Sou marido e pai presente. Ajudo a cuidar da família, faço mercado, levo na escola, enfim, quando sobra um tempo, entro no estúdio para fazer material novo e, fim de semana, é show atrás de show.
O que você mais gosta e menos gosta de fazer?
Tudo que faço no meu cotidiano eu amo. Até lavar pratos! O que não gosto é ver meu dinheiro suado indo para o bolso de político corrupto que faz muito menos do que deveria pelo Brasil.
Você sente falta da cena musical pré-Spotify e redes sociais?
Na nossa época, a dificuldade de conseguir chegar lá funcionava como um filtro que selecionava melhor as coisas. Dava-se mais chance e valor ao que estava se escutando pela primeira vez. Existe uma grande diferença entre o que é bom e o que é fácil.
O imediatismo tomou conta das almas juvenis, e isso não tem sido bom de forma geral. Nos shows vejo pessoas mais preocupadas em filmar e mostrar que estão ali no Insta do que curtir o show, o momento, a experiência, a interação real das pessoas.
Concorda que o público do Raimundos mudou pacas? Qual o perfil atual do fã da banda?
O perfil só mudou para quem ficou velho de alma. Nosso público é quem é de boa com a vida, e a cada dia aparece mais gente nova curtindo e resgatando o som da banda.
O que se pode esperar da banda em termos de novidade?
Podem esperar honra e compromisso com nosso som e história. Tenho material para dois discos, muitas coisas que cabem no Raimundos, e outras, não. Compor é um exercício cheio de infinidades.

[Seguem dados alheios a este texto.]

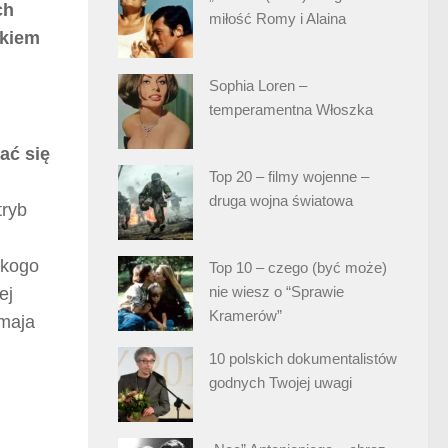
ch
miłość Romy i Alaina
tkiem
Sophia Loren –
temperamentna Włoszka
ać się
Top 20 – filmy wojenne –
druga wojna światowa
tryb
 kogo
Top 10 – czego (być może)
nie wiesz o “Sprawie
ej
Kramerów”
 maja
10 polskich dokumentalistów
godnych Twojej uwagi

Há novas gravações, parcerias e outros projetos à vista?
Muitos! A pandemia me trouxe de volta ao campo da criação e estou extremamente feliz e satisfeito com o que estou produzindo.
Para encerrar, peço que mande um alô para a galera de Campo Grande. Pode ser?
Realmente, Campo Grande é um lugar que fomos muito pouco [em 2001 e 2011, além de um show solo do músico, em 2015]! Difícil vai ser lembrar de algo aí, não lembro nem o que fiz ontem [risos]. Mas fico muito feliz em voltar e fazer duas datas seguidas para vocês. Vai ser demais. Espero toda a galera massa de Campo Grande lá!